### PROBLEM DESCRIPTION
Return, verbatim and in full, the records that follow, but not their pictures.

[Saved entries]
+++++

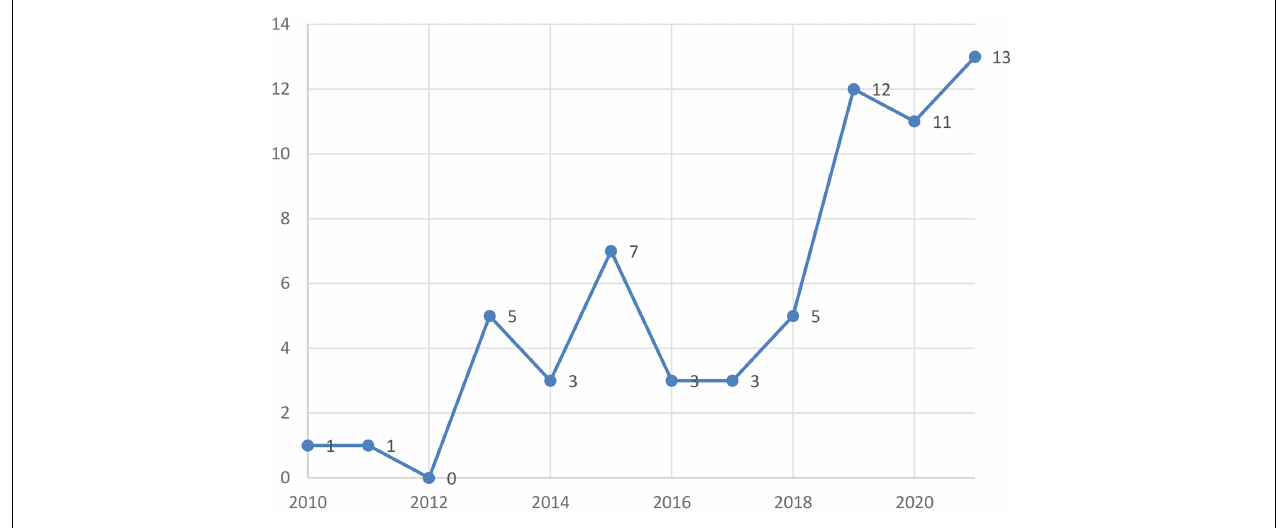
FIGURE 2 | Data distribution of AIEL articles from 2010–2021.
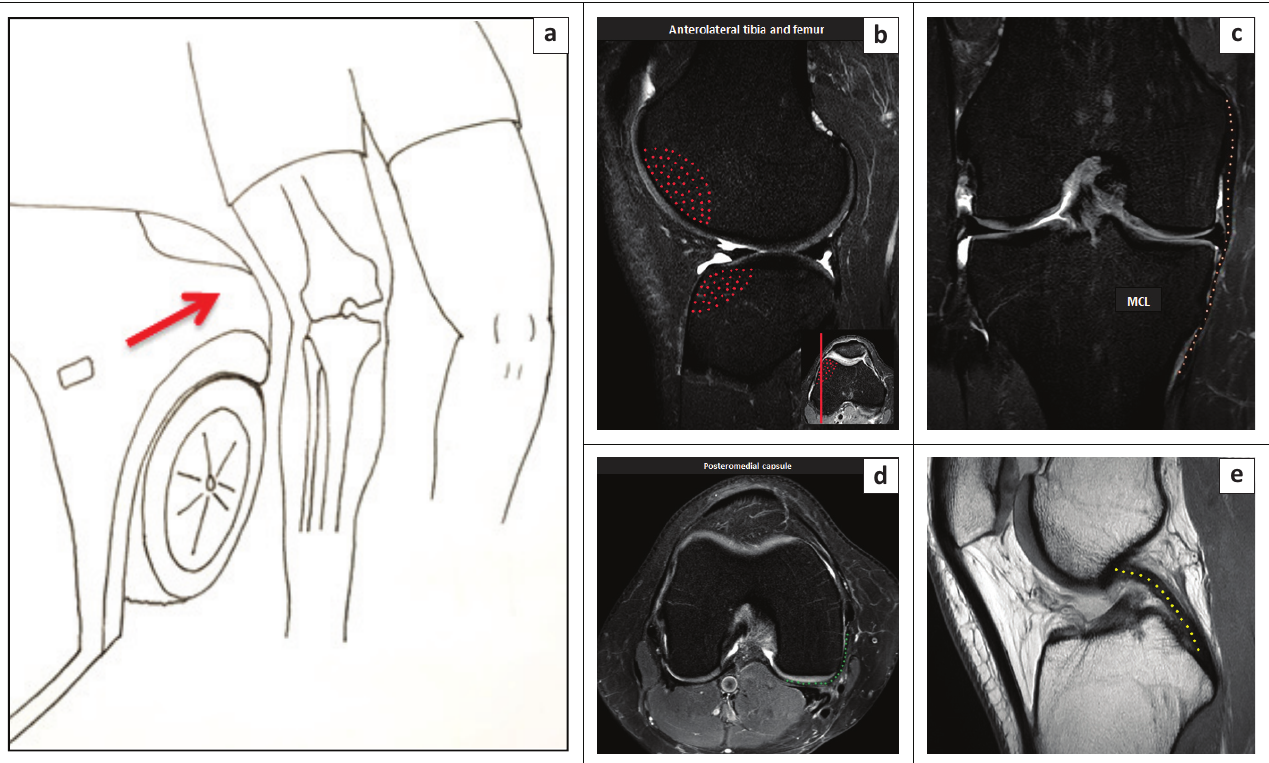
FIGURE 3: Hyperextension with valgus: (a) Schematic depicts anterolateral impact with posteromedial force, (b) contiguous right knee anterolateral tibia and femoral condyle impactions, (c) medial collateral ligament injury, (d) posteromedial capsular injury, where there may be posteromedial tibia avulsion bone oedema, and (e) depicts posterior cruciate ligament injury.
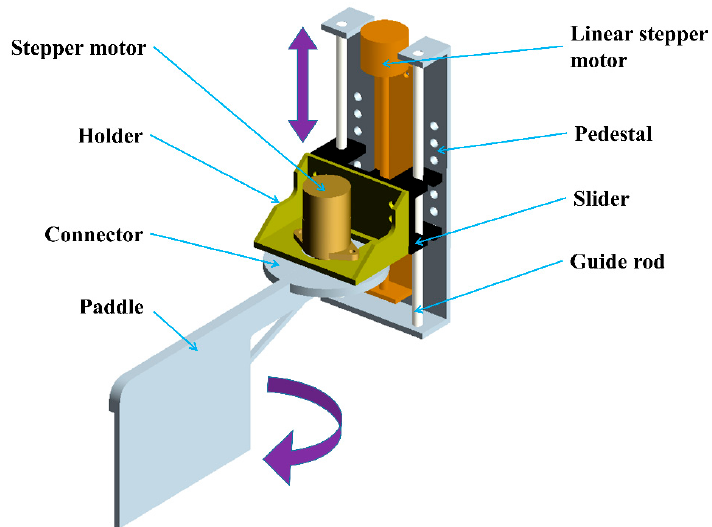
Figure 2. Computer aided design (CAD) model of the stroke mechanism. The two purple arrows represent the movement of the stroke mechanism on the vertical and horizontal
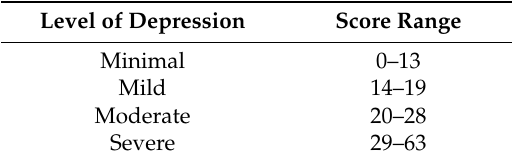
Table 1. Levels of depression defined by the Beck Depression Inventory (BDI) version II (BDI-II). questionnaire.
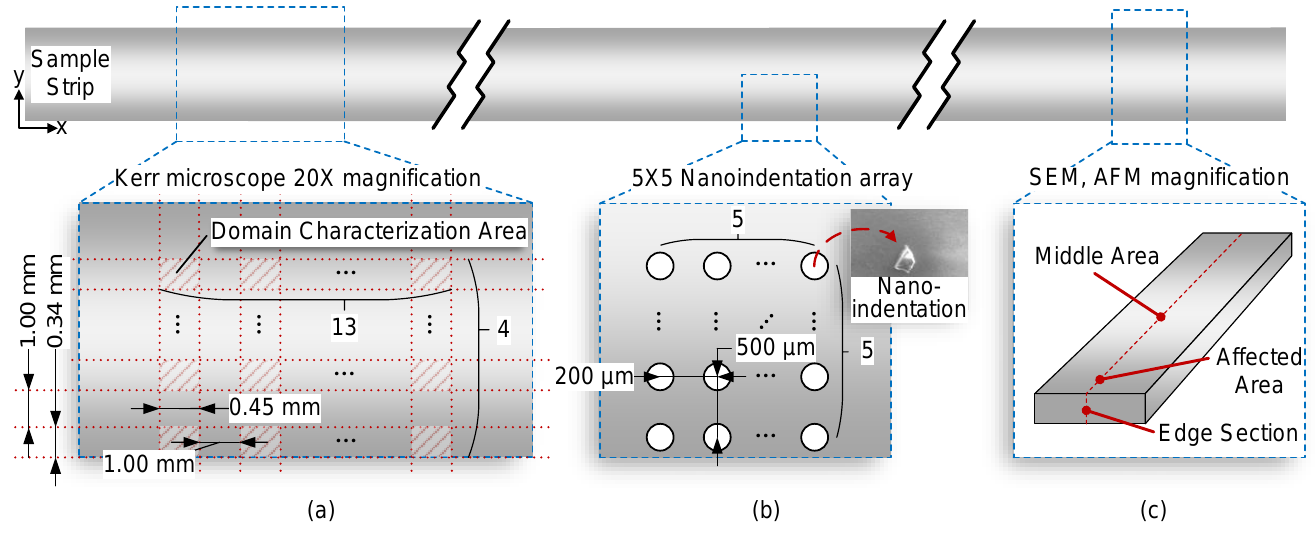
Figure 3. Micro characterization scheme. ( a ) Observation scheme for the magneto-optical Kerr microscope. ( b ) Nano-indentation characterization scheme. ( c ) Micro characterization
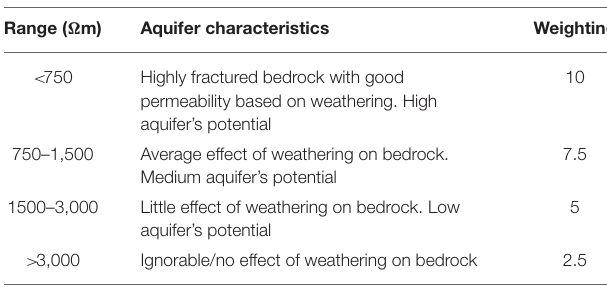
TABLE 4 | Aquifer’s yield due to the contributions of bedrock resistivity [modified with the permission of “RMZ—Materials and Geoenvironment” after ( Sunmonu et al., 2012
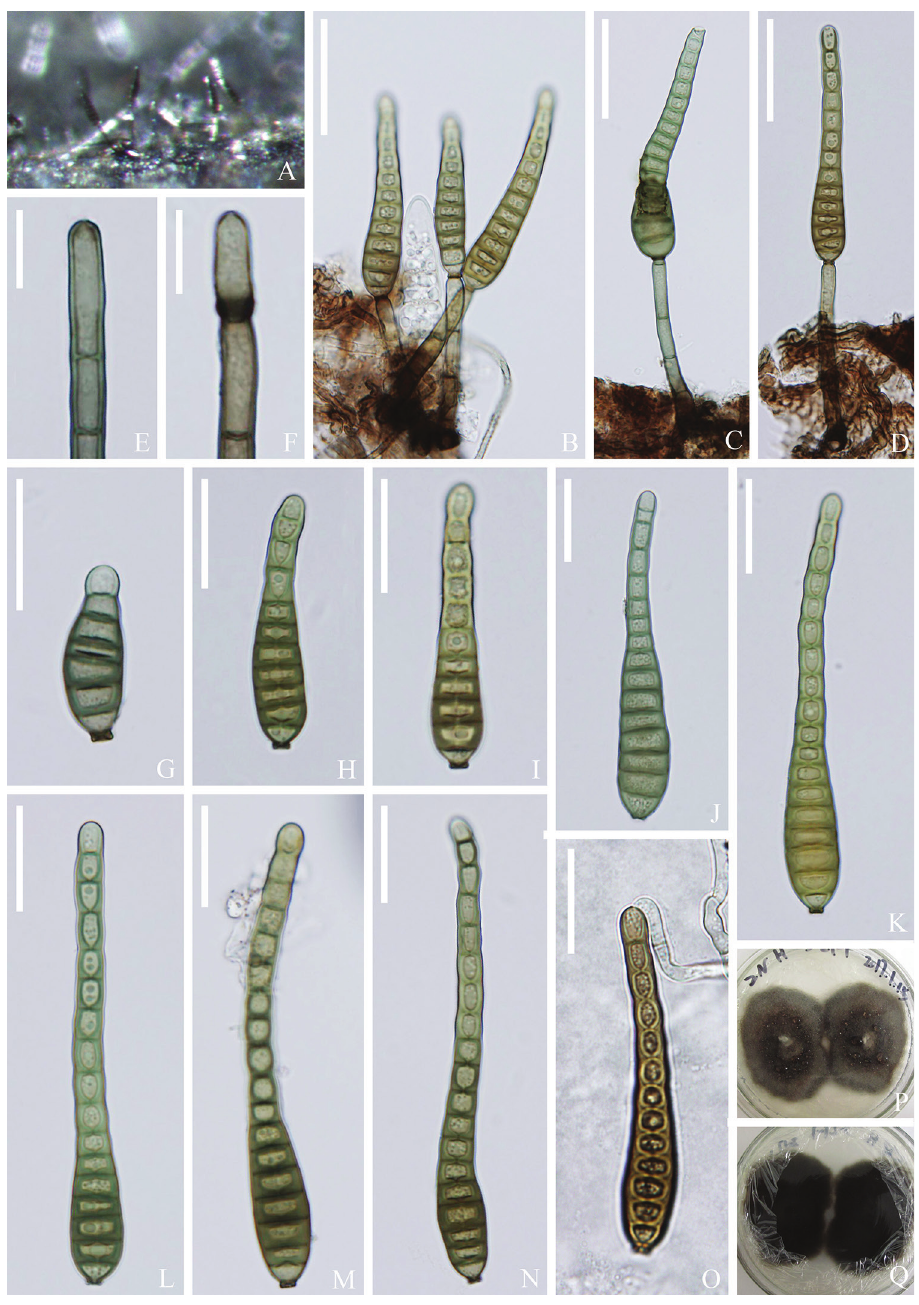
Figure 5. Distoseptispora thysanolaenae (KUN-HKAS 112710) A colonies on the substratum B-D con- idiophores with conidia E, F conidiogenous cells G-N conidia O germinating conidium P, Q culture on PDA Scale bars: 30 μm ( B-D ); 10 μm ( E, F ); 20 μm ( G-O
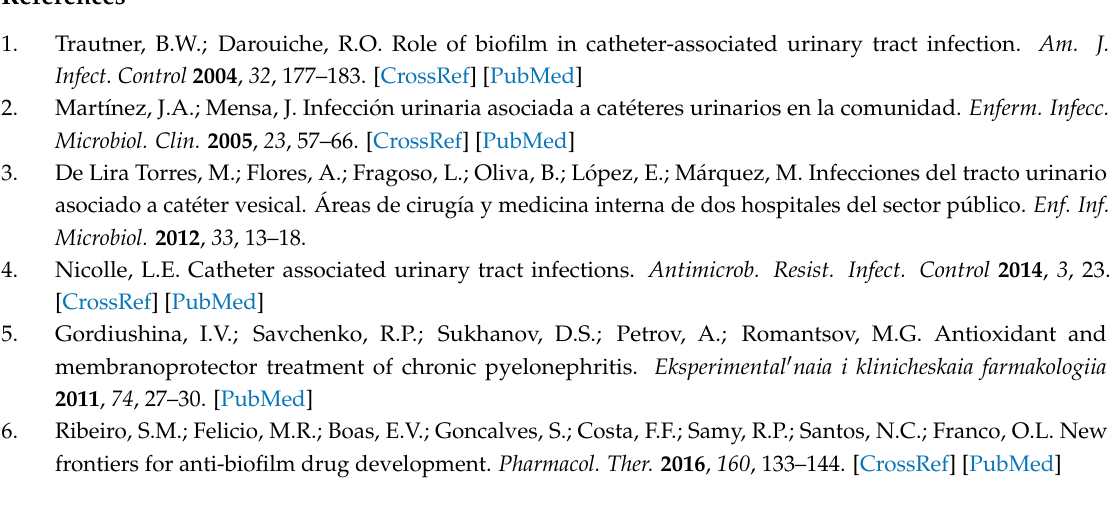
Supplementary Materials: The following are available online. Figure S1: Uropathogenic Escherichia coli growth curve at 37 ◦ C inoculated in LB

+++++

### RESULT
FIGURE 2 | Data distribution of AIEL articles from 2010–2021.
FIGURE 3: Hyperextension with valgus: (a) Schematic depicts anterolateral impact with posteromedial force, (b) contiguous right knee anterolateral tibia and femoral condyle impactions, (c) medial collateral ligament injury, (d) posteromedial capsular injury, where there may be posteromedial tibia avulsion bone oedema, and (e) depicts posterior cruciate ligament injury.
Figure 2. Computer aided design (CAD) model of the stroke mechanism. The two purple arrows represent the movement of the stroke mechanism on the vertical and horizontal
Table 1. Levels of depression defined by the Beck Depression Inventory (BDI) version II (BDI-II). questionnaire.
Figure 3. Micro characterization scheme. ( a ) Observation scheme for the magneto-optical Kerr microscope. ( b ) Nano-indentation characterization scheme. ( c ) Micro characterization
TABLE 4 | Aquifer’s yield due to the contributions of bedrock resistivity [modified with the permission of “RMZ—Materials and Geoenvironment” after ( Sunmonu et al., 2012
Figure 5. Distoseptispora thysanolaenae (KUN-HKAS 112710) A colonies on the substratum B-D con- idiophores with conidia E, F conidiogenous cells G-N conidia O germinating conidium P, Q culture on PDA Scale bars: 30 μm ( B-D ); 10 μm ( E, F ); 20 μm ( G-O
Supplementary Materials: The following are available online. Figure S1: Uropathogenic Escherichia coli growth curve at 37 ◦ C inoculated in LB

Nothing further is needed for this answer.